As I said before, the "acquisition price" for current shareholders was the losing of c. 9% of all our assets (including our original 20% interest of block 3B/4B), in exchange for just 6.25% interest of block 3B/4B.
I don´t think that was in the best interest for us.
I´m going to write management about that (of course, I don´t expect a repply).
Regards
This deal is a preparation for a farm out, 12m paid in orde to farm out 40% to a major for much more though this price tag alone keeps eco with 15% and 2 wells carry.
Its all about the big picture.
Big dilution?
Azinem was bought for 24m$, todays transaction give eco's 20% a 36m$ valuation!
Thats only for block 3b/4b.
That deal was a steal!
Gazania is our nearest project to drill...and with the better chance of success...and we current shareholders have lost c. 9% of Gazania too, in order to acquire just 6.5% of block 3B/4B.
Regards
Meanwhile we await actual confirmation Orinduik will get a drill next year, or whether Tullow kick the can down the road.
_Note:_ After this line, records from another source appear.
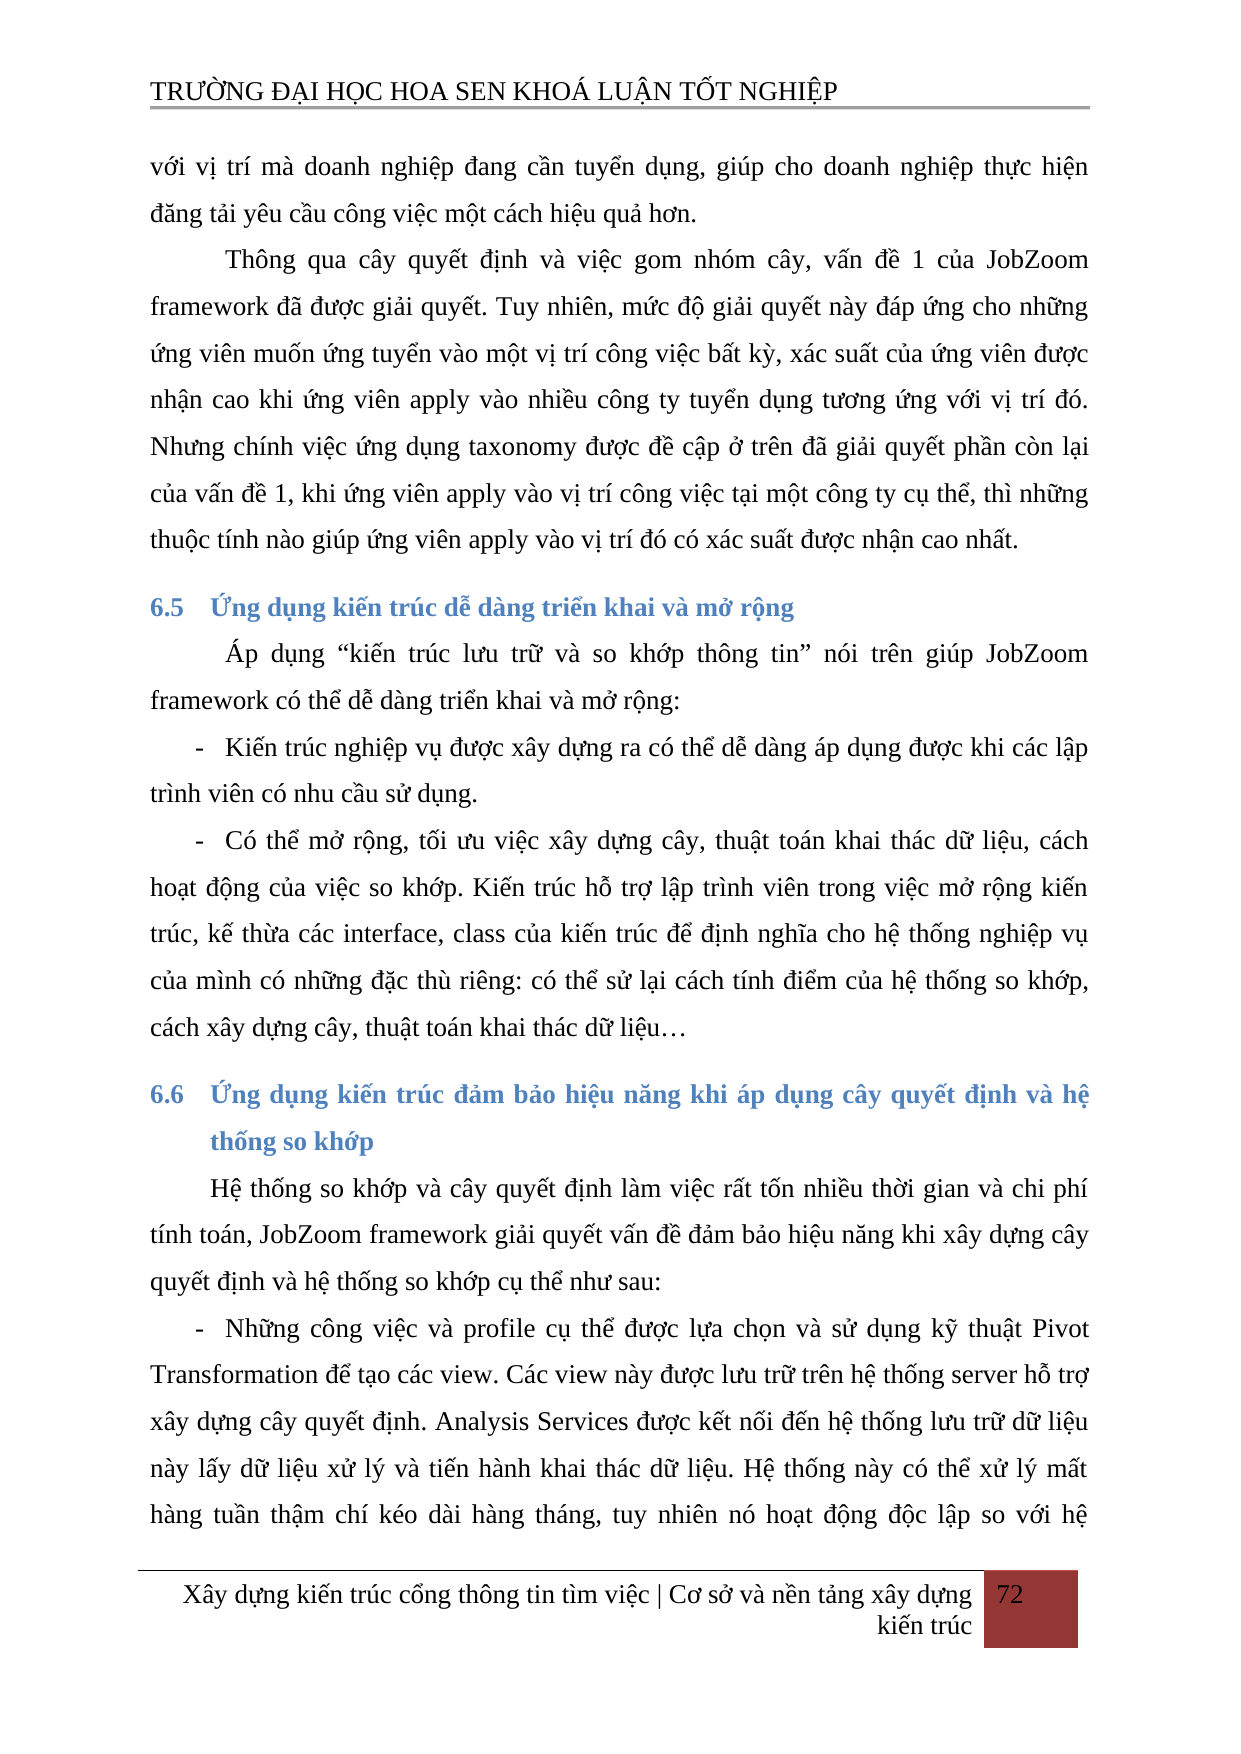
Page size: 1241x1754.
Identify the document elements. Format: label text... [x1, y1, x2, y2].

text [150, 150, 1090, 228]
list Kiến trúc nghiệp vụ được xây dựng ra có thể dễ dàng áp dụng được khi các lập trình viên có nhu cầu sử dụng. [150, 731, 1090, 809]
subtitle Ứng dụng kiến trúc đảm bảo hiệu năng khi áp dụng cây quyết định và hệ thống so khớp [150, 1078, 1090, 1156]
subtitle Ứng dụng kiến trúc dễ dàng triển khai và mở rộng [150, 591, 1090, 622]
list Có thể mở rộng, tối ưu việc xây dựng cây, thuật toán khai thác dữ liệu, cách hoạt động của việc so khớp. Kiến trúc hỗ trợ lập trình viên trong việc mở rộng kiến trúc, kế thừa các interface, class của kiến trúc để định nghĩa cho hệ thống nghiệp vụ của mình có những đặc thù riêng: có thể sử lại cách tính điểm của hệ thống so khớp, cách xây dựng cây, thuật toán khai thác dữ liệu… [150, 824, 1090, 1042]
text Hệ thống so khớp và cây quyết định làm việc rất tốn nhiều thời gian và chi phí tính toán, JobZoom framework giải quyết vấn đề đảm bảo hiệu năng khi xây dựng cây quyết định và hệ thống so khớp cụ thể như sau: [150, 1172, 1090, 1296]
text Thông qua cây quyết định và việc gom nhóm cây, vấn đề 1 của JobZoom framework đã được giải quyết. Tuy nhiên, mức độ giải quyết này đáp ứng cho những ứng viên muốn ứng tuyển vào một vị trí công việc bất kỳ, xác suất của ứng viên được nhận cao khi ứng viên apply vào nhiều công ty tuyển dụng tương ứng với vị trí đó. Nhưng chính việc ứng dụng taxonomy được đề cập ở trên đã giải quyết phần còn lại của vấn đề 1, khi ứng viên apply vào vị trí công việc tại một công ty cụ thể, thì những thuộc tính nào giúp ứng viên apply vào vị trí đó có xác suất được nhận cao nhất. [150, 243, 1090, 554]
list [150, 1312, 1090, 1529]
text Áp dụng “kiến trúc lưu trữ và so khớp thông tin” nói trên giúp JobZoom framework có thể dễ dàng triển khai và mở rộng: [150, 637, 1090, 715]
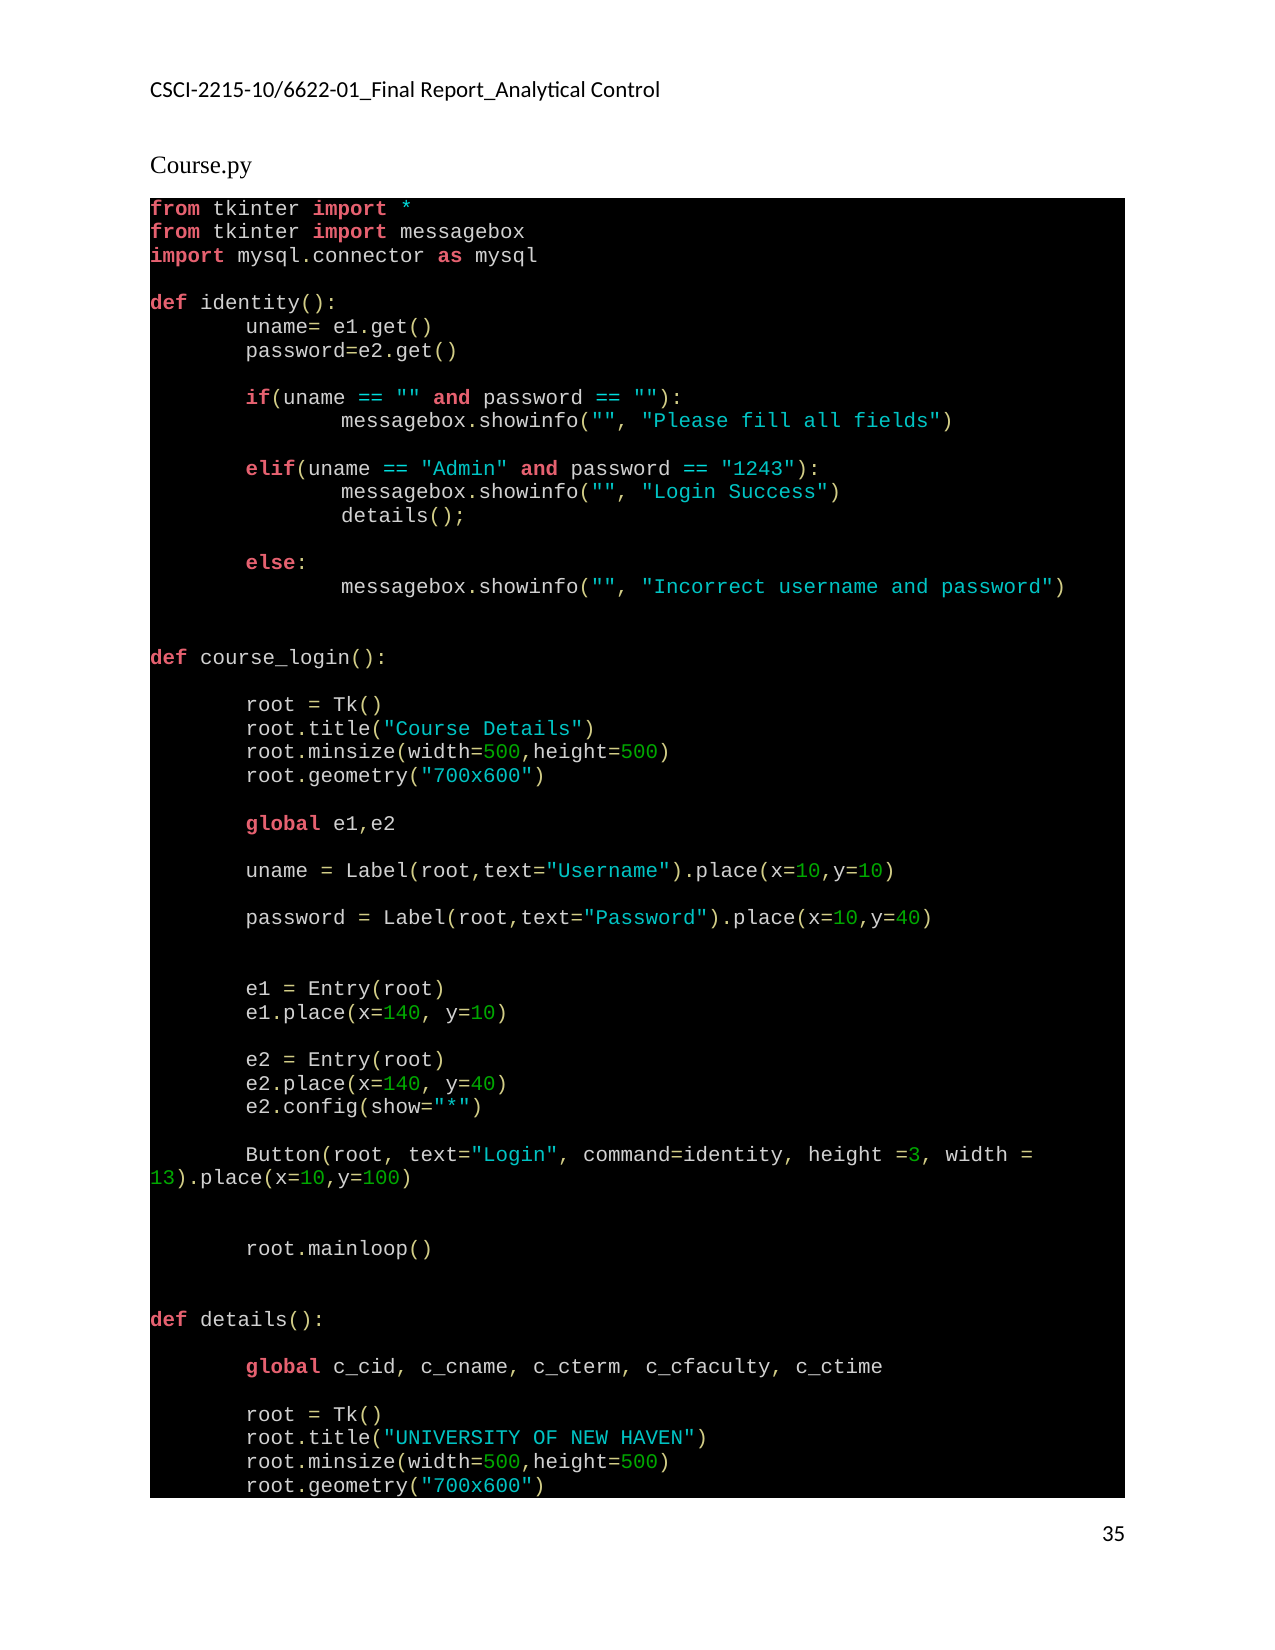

A bird in the hand and all that.
ECO must be vey confident about what the updated seismic will show - and that the big operator is inbound to make it happen. Please don’t let it be Tullow..!
We closed Friday trading session with a market cap of CAD CAD 137.75 mm, equivalent to US 107 mm.
We are going to pay US$ 10 mm to acquire just a 6.5% interest in block 3B/4B, by issuing shares, and by paying some cash that we subsequently needed to raise.
We as shareholders have lost c. 9% of everything else we have (Orinduik, Gazania, original 20% interest in block 3B/4B, etc), just to acquire a 6.5% interest in block 3B/4B.
I don´t think that the 6.5% additional interest in block 3B/4B has a greater value than c.9% of anything else we have (including the original 20% interest in block 3B/4B).
Somebody is going to tell me that if we make a big discovery in block 3B7/4B, this will prove to be a great move. But we have similar (or even better) chances of making a discovery in each of the blocks I mencioned (especially Gazania).
This deal is not in the best interest of shareholders, in my oppinion.